Estou convencido, porém, que o segredo para percorrer diligentemente a estrada do pleno respeito da identidade feminina não passa só pela denúncia, apesar de necessária, das discriminações e das injustiças, mas também, e sobretudo, por um eficaz e claro projecto de promoção, que englobe todos os âmbitos da vida feminina, a partir de uma renovada e universal tomada de consciência da dignidade da mulher. Ao reconhecimento desta, não obstante os múltiplos condicionalismos históricos, leva-nos a própria razão, que capta a lei de Deus inscrita no coração de cada homem. Mas é sobretudo a Palavra de Deus, que nos permite identificar com clareza o radical fundamento antropológico da dignidade da mulher, apontando-o no desígnio de Deus sobre a humanidade.

(...)

O Livro do Génesis fala da criação, de modo sintético e com linguagem poética e simbólica, mas profundamente verdadeira: « Deus criou o homem à sua imagem, criou-o à imagem de Deus; Ele os criou varão e mulher » (Gn 1, 27). O acto criador de Deus desenvolve-se segundo um preciso projecto. Antes de mais, diz que o homem é criado « à imagem e semelhança de Deus » (cf. Gn 1, 26), expressão que esclarece logo a peculiaridade do homem no conjunto da obra da criação.

(...)Portanto, na criação da mulher está inscrito, desde o início, o princípio do auxílio: auxílio — note-se — não unilateral, mas recíproco. A mulher é o complemento do homem, como o homem é o complemento da mulher: mulher e homem são entre si complementares. A feminilidade realiza o « humano » tanto como a masculinidade, mas com uma modulação distinta e complementar.

> _Excertos do material_:
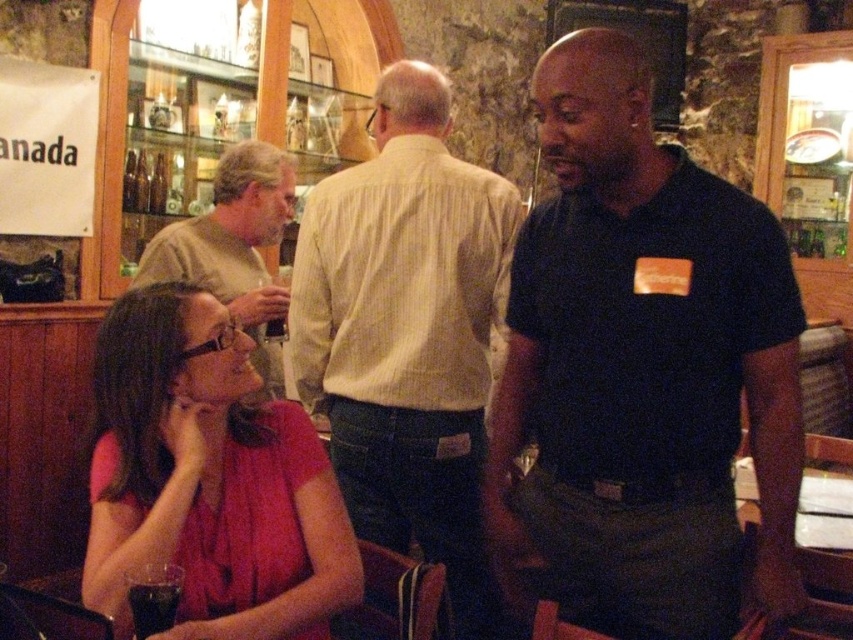
Question: Which of these objects is positioned closest to the matte pink blouse at lower left?

Choices:
 (A) light brown shirt at upper left
 (B) black cotton shirt at center
 (C) light beige striped shirt at center

Answer: (B)

Question: Does black cotton shirt at center lie in front of light beige striped shirt at center?

Choices:
 (A) yes
 (B) no

Answer: (A)

Question: Is black cotton shirt at center in front of light brown shirt at upper left?

Choices:
 (A) no
 (B) yes

Answer: (B)

Question: Can you confirm if black cotton shirt at center is smaller than light beige striped shirt at center?

Choices:
 (A) yes
 (B) no

Answer: (A)

Question: Among these objects, which one is nearest to the camera?

Choices:
 (A) light beige striped shirt at center
 (B) dark brown liquid at lower left
 (C) black cotton shirt at center
 (D) light brown shirt at upper left

Answer: (B)

Question: Which of the following is the closest to the observer?

Choices:
 (A) light brown shirt at upper left
 (B) black cotton shirt at center
 (C) light beige striped shirt at center
 (D) dark brown liquid at lower left

Answer: (D)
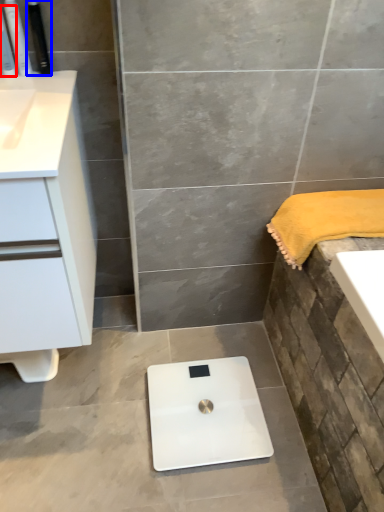
Question: Which object is closer to the camera taking this photo, toiletry (highlighted by a red box) or toiletry (highlighted by a blue box)?

Choices:
 (A) toiletry
 (B) toiletry

Answer: (A)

> _Exercício breve 1_:
Devolva, sem qualquer alteração, o trecho do texto sobre a dignidade da mulher que abre com as palavras que contêm "Estou convencido, porém, que" e fecha com "sobre a humanidade.".
> _Exercício breve 2_:
Responda a estas perguntas sobre o texto acerca da dignidade da mulher:
(a) Que livro fala da criação de modo sintético e com linguagem poética e simbólica?
(b) Segundo o texto, o que permite sobretudo identificar com clareza o radical fundamento antropológico da dignidade da mulher?
(c) Que princípio está inscrito, desde o início, na criação da mulher?
> _Exercício breve 3_:
Prossiga o texto sobre a dignidade da mulher a partir do ponto em que termina.

> _Resposta do exercício 1_:
Estou convencido, porém, que o segredo para percorrer diligentemente a estrada do pleno respeito da identidade feminina não passa só pela denúncia, apesar de necessária, das discriminações e das injustiças, mas também, e sobretudo, por um eficaz e claro projecto de promoção, que englobe todos os âmbitos da vida feminina, a partir de uma renovada e universal tomada de consciência da dignidade da mulher. Ao reconhecimento desta, não obstante os múltiplos condicionalismos históricos, leva-nos a própria razão, que capta a lei de Deus inscrita no coração de cada homem. Mas é sobretudo a Palavra de Deus, que nos permite identificar com clareza o radical fundamento antropológico da dignidade da mulher, apontando-o no desígnio de Deus sobre a humanidade.

> _Resposta do exercício 2_:
(a) O Livro do Génesis.
(b) A Palavra de Deus.
(c) O princípio do auxílio, que não é unilateral, mas recíproco.

> _Resposta do exercício 3_:
Quando o Génesis fala de « auxiliar », não se refere só ao âmbito do agir, mas também do ser. Feminilidade e masculinidade são entre si complementares, não só do ponto de vista físico e psíquico, mas também ontológico. Só mediante a duplicidade do « masculino » e do « feminino », é que o « humano » se realiza plenamente.

(...)

9. Normalmente, o progresso é avaliado segundo categorias técnicas e científicas; ora, até sob este ponto de vista, não falta a contribuição da mulher. Mas, essas não são as únicas dimensões do progresso, antes, não são sequer as principais. Mais importante ainda é a dimensão ético-social, que diz respeito às relações humanas e aos valores do espírito: e, nesta dimensão, frequentemente desenvolvida sem alarde, a partir das relações quotidianas entre as pessoas, especialmente dentro da família, a sociedade é em larga medida devedora, precisamente ao « génio da mulher ».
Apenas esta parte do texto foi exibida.